Enhanced Domestic Economic Programme ready for IMF negotiations – Dep. Fin. Minister
Ghana’s Enhanced Domestic Economic Programme, according to Deputy Minister of Finance, Dr. John Kumah, is ready for negotiations with the IMF.
Making the disclosure on the PM EXPRESS Business Edition, the Deputy Minister of Finance noted, the Ministry is now doing what can best be described as targeted stakeholder engagement to get the “buy in” of all the “relevant actors” in the economic space .
“This engagement is being done just like what we do before budget presentations” he said, rejecting arguments that the engagement should have been structured like the Senchi consensus format.
The Enhanced Domestic Programme (EDP) is a 3-year fast-tracked macroeconomic stabilization programme that seeks to restore policy credibility and achieve fiscal and debt sustainability.
The programme is heavily driven by a mix of robust structural reforms and revenue, expenditure, and financing policies.

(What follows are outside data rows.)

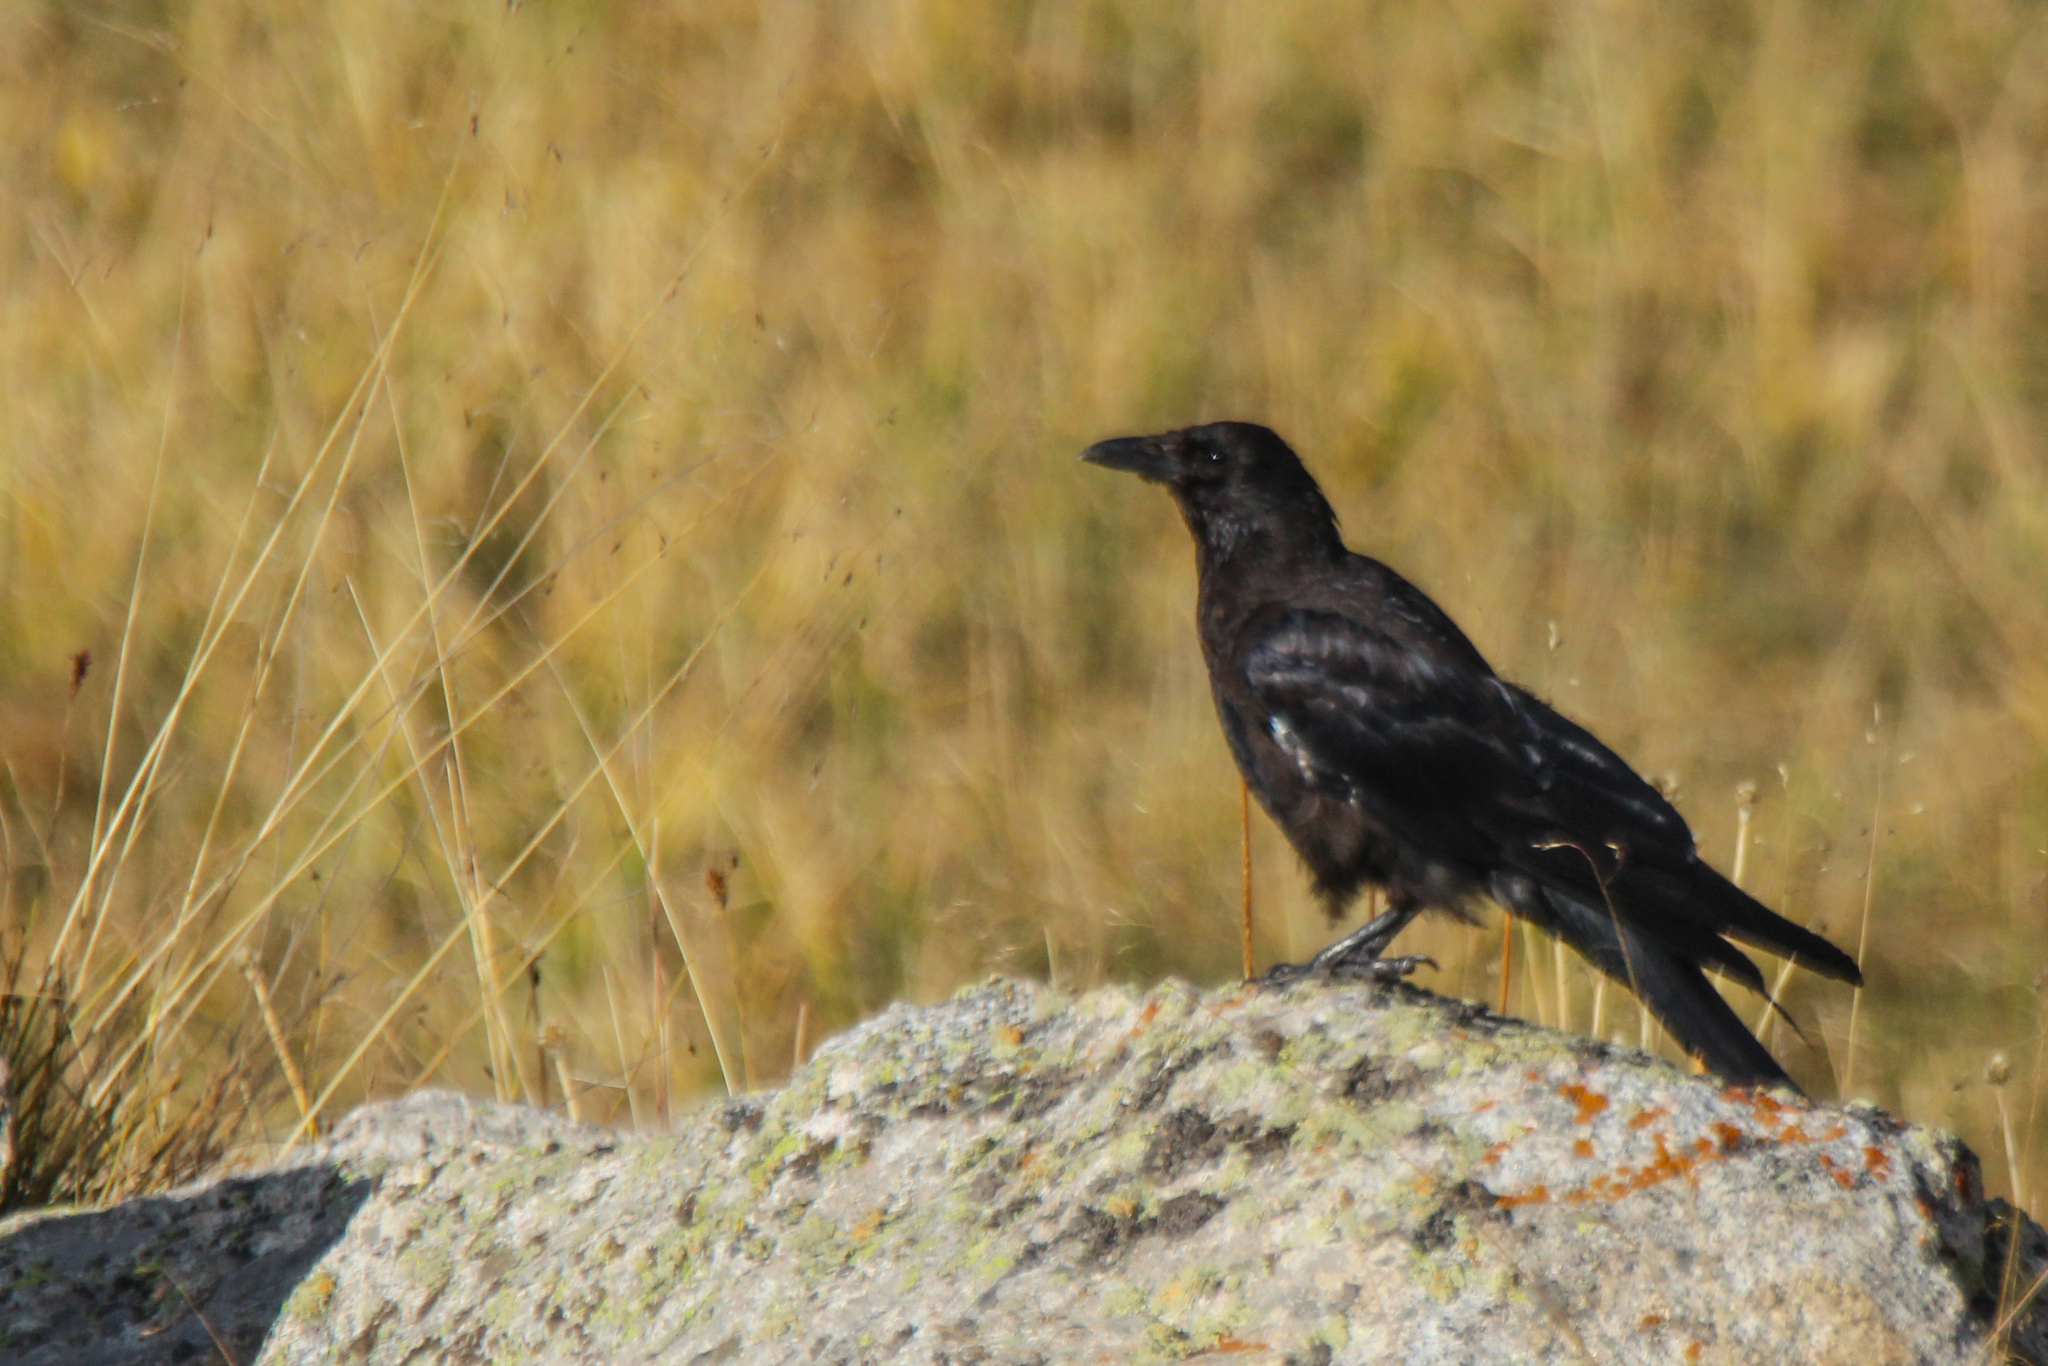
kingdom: Animalia
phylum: Chordata
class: Aves
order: Passeriformes
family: Corvidae
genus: Corvus
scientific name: Corvus corone
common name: Carrion crow
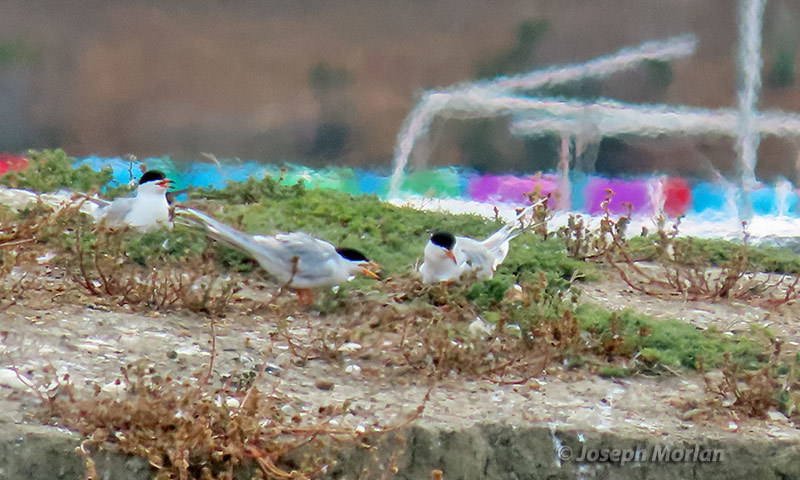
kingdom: Animalia
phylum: Chordata
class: Aves
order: Charadriiformes
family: Laridae
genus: Sterna
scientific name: Sterna forsteri
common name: Forster's tern
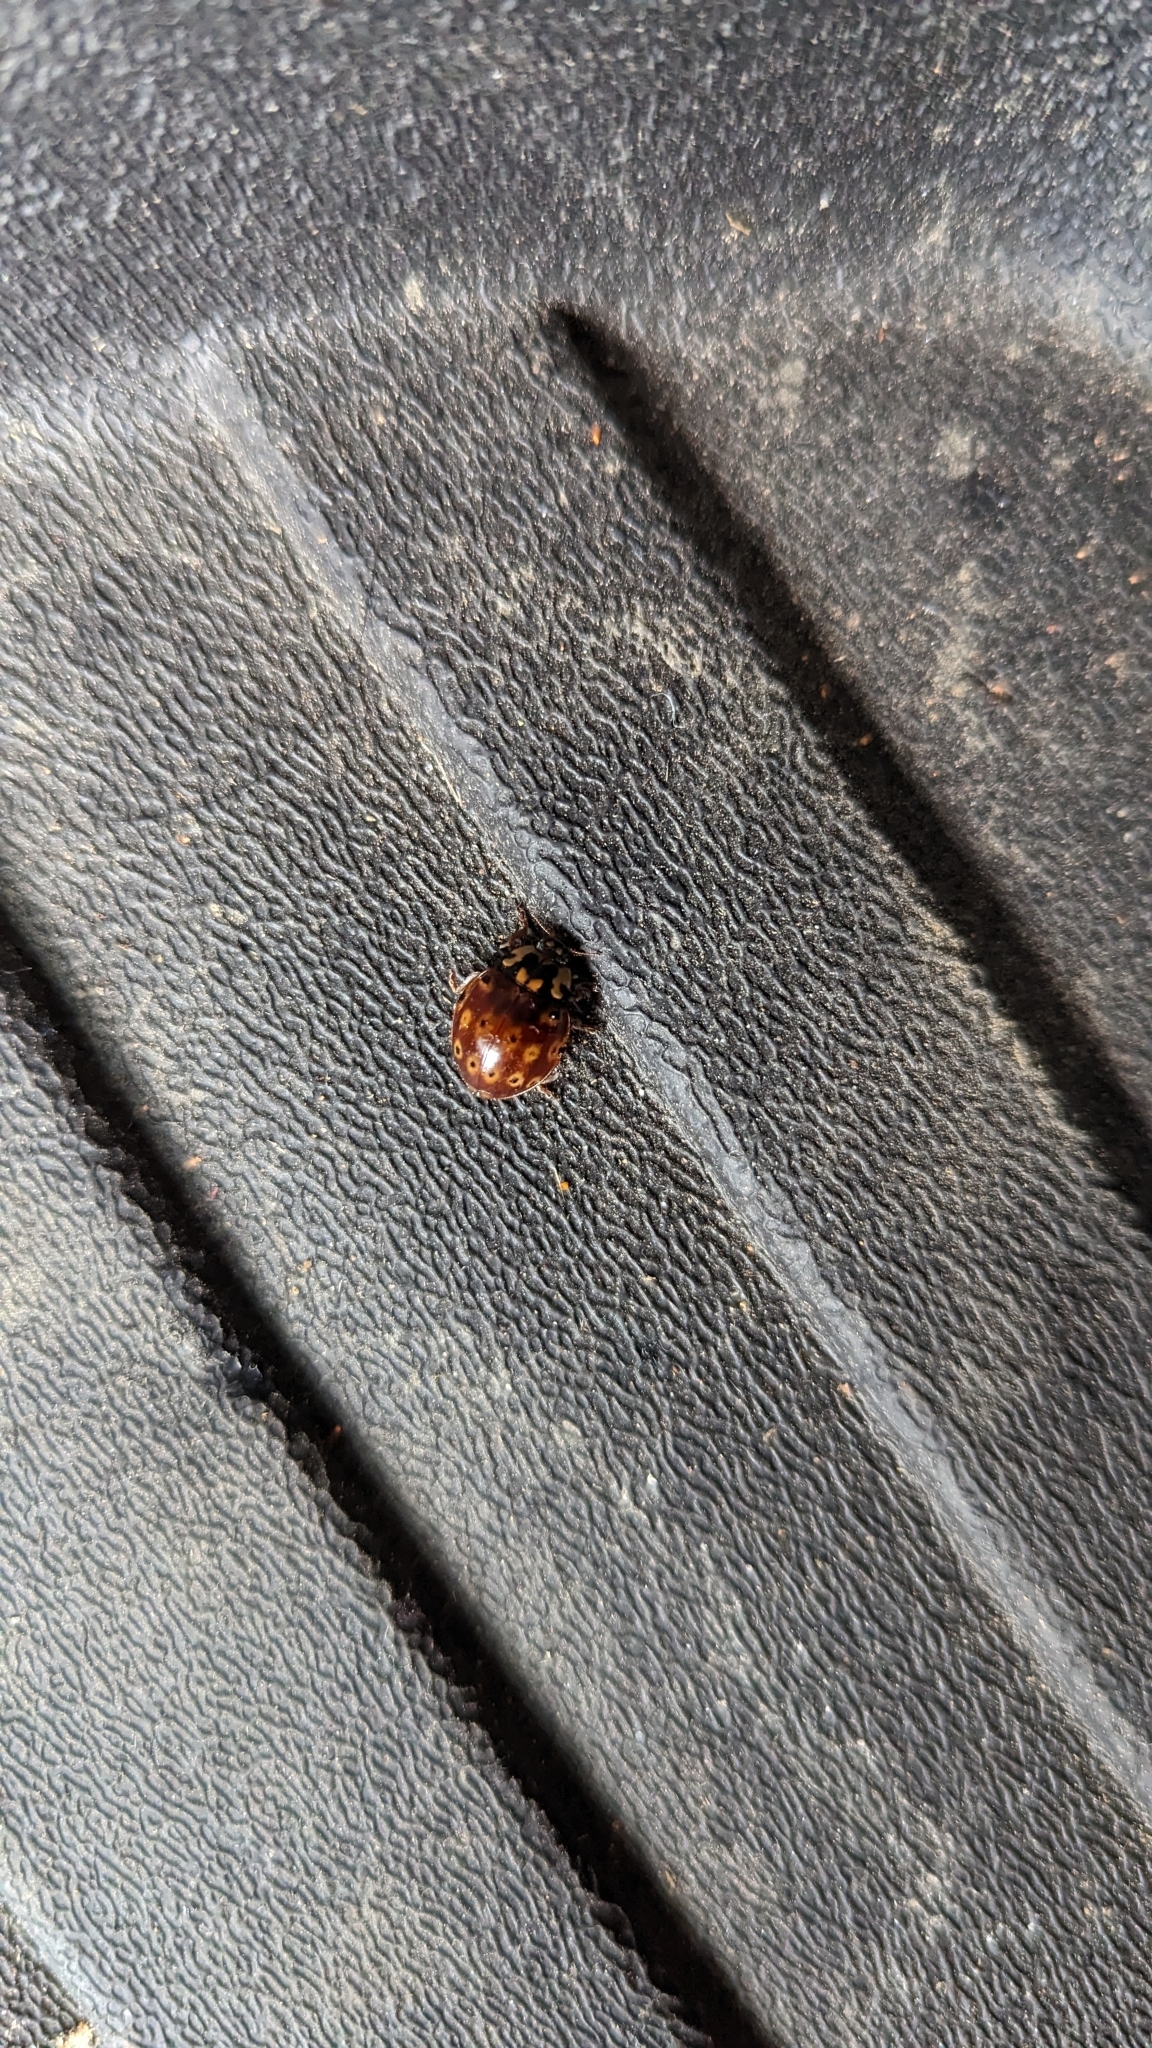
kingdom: Animalia
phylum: Arthropoda
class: Insecta
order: Coleoptera
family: Coccinellidae
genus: Anatis
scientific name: Anatis mali
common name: Eye-spotted lady beetle
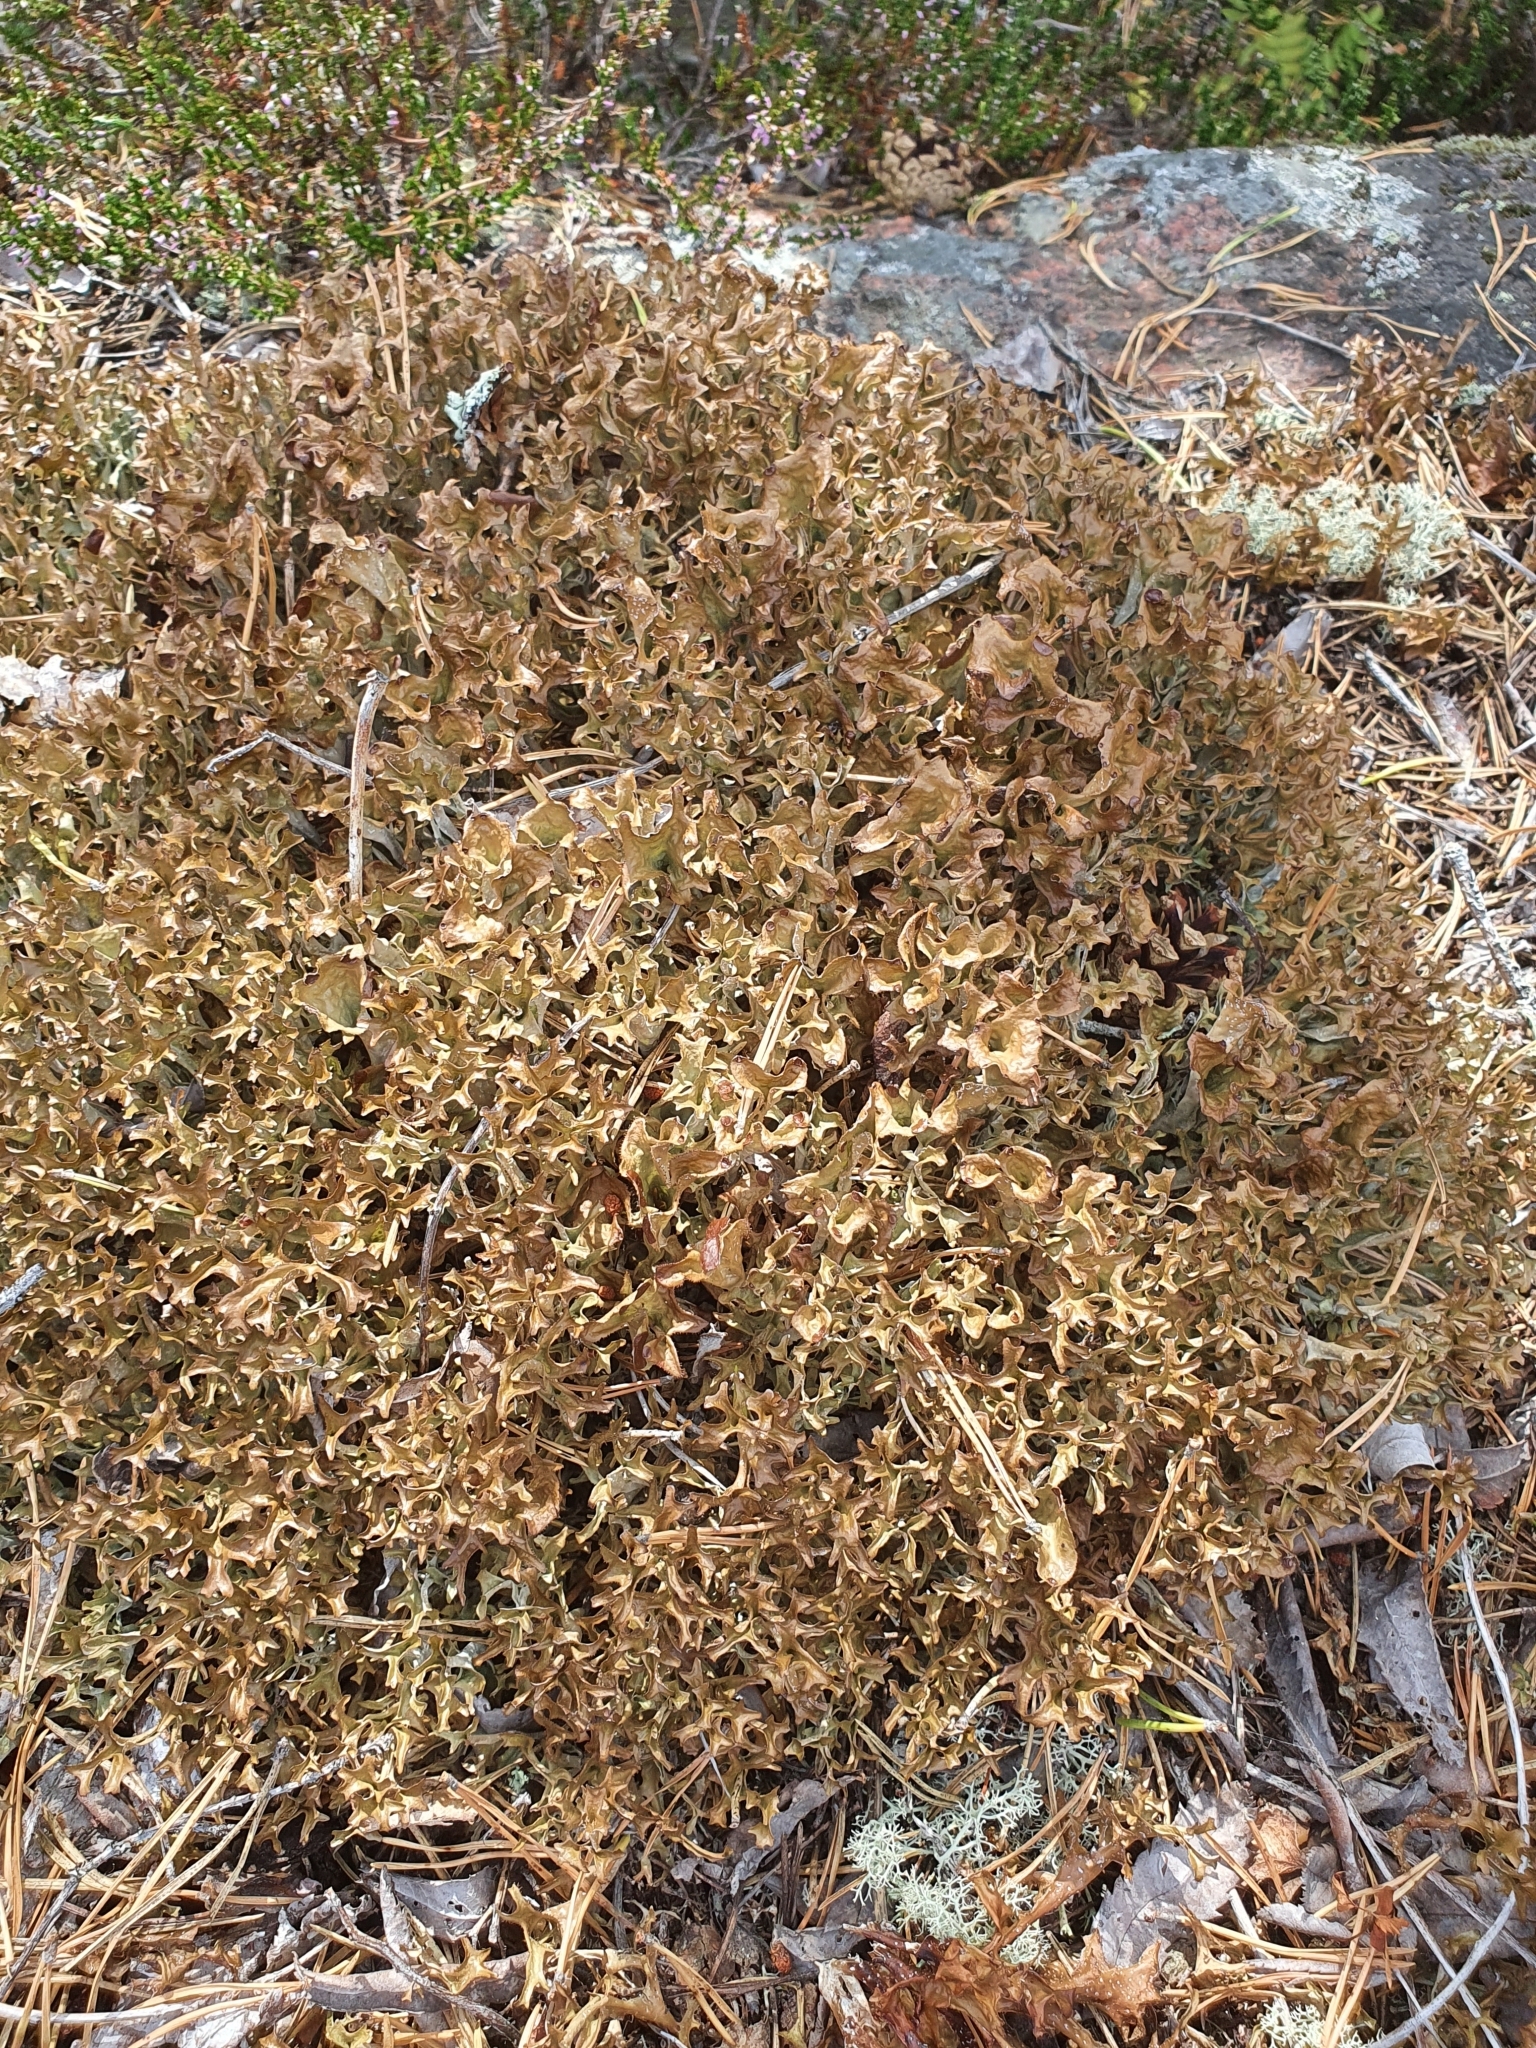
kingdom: Fungi
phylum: Ascomycota
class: Lecanoromycetes
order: Lecanorales
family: Parmeliaceae
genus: Cetraria
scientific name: Cetraria islandica
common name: Iceland lichen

The Enhanced Domestic Economic Programme seeks to achieve the following objectives:
- Improve the credibility of government policy and restore investor confidence in the economy, thereby, regaining market access, boosting DP disbursements, and unlocking other financing sources;
- Restore debt sustainability and macroeconomic stability to support green growth, economic transformation and job creation while protecting social spending;
- Strengthen the Central Bank’s Monetary Policy Regime; and build buffers to strengthen resilience to economic shocks
The Deputy Minister of Finance also rejected arguments that government is dragging its feet when it comes to reaching an agreement with the IMF because of the expected tough conditions.
“There has been serious engagement with the IMF over the past month and there is no way anyone can argue that we are not committed to reaching a deal soon with the IMF.”
“The Minister of Finance, Mr. Ken Ofori-Atta, during his recent visit to the USA, met with the Managing Director of the IMF on some issues concerning Ghana’s programme with the Fund.
“President Akufo Addo during his recent trip to Netherlands, met with the Managing Director of the IMF for some engagements. During that meeting, the President did affirm his commitment to the programme,” the Deputy Minister added.
Dr. Kumah also revealed that there has been some engagements via video conferencing as well as the recent visit by the new Mission Chief to Ghana.
“You cannot look at all these developments and conclude that Ghana is not committed to and IMF Programme,” the Deputy Minister of Finance stressed.
The Deputy Minister of Finance also confirmed that government has started taking steps to restructure the country’s debt stock. He was however tight-lipped on the approach or the format being used to deal with the situation.
He added that as a government, “we are committed to taking those though measures to deal with the current challenges facing the economy.”
The move, sources say has been influenced by proposals from the IMF for government to submit a plan on how it intends to deal with the debt situation as one of the pre-conditions before negotiations for the Fund programme starts in the last week of September.
On revenue mobilization, the Deputy Minister of Finance noted that Government is taking steps to ensure that it meets the end of year target as announced in the 2022 budget. According to governments’ 2022 budget, the country is hoping to mobilise GHC100.5 billion by the end of this year.
This was however revised downward in the Mid-Year review. However, its fiscal numbers for June this year showed that it has been able to secure GHC37 billion as against the target of GHC43 billion.
The Deputy Minister also announced that other measures being implemented, will improve the situation in the coming months. Dr. Kumah added that despite the recent concerns with the E-Levy, he is very optimistic that things will improve going forward.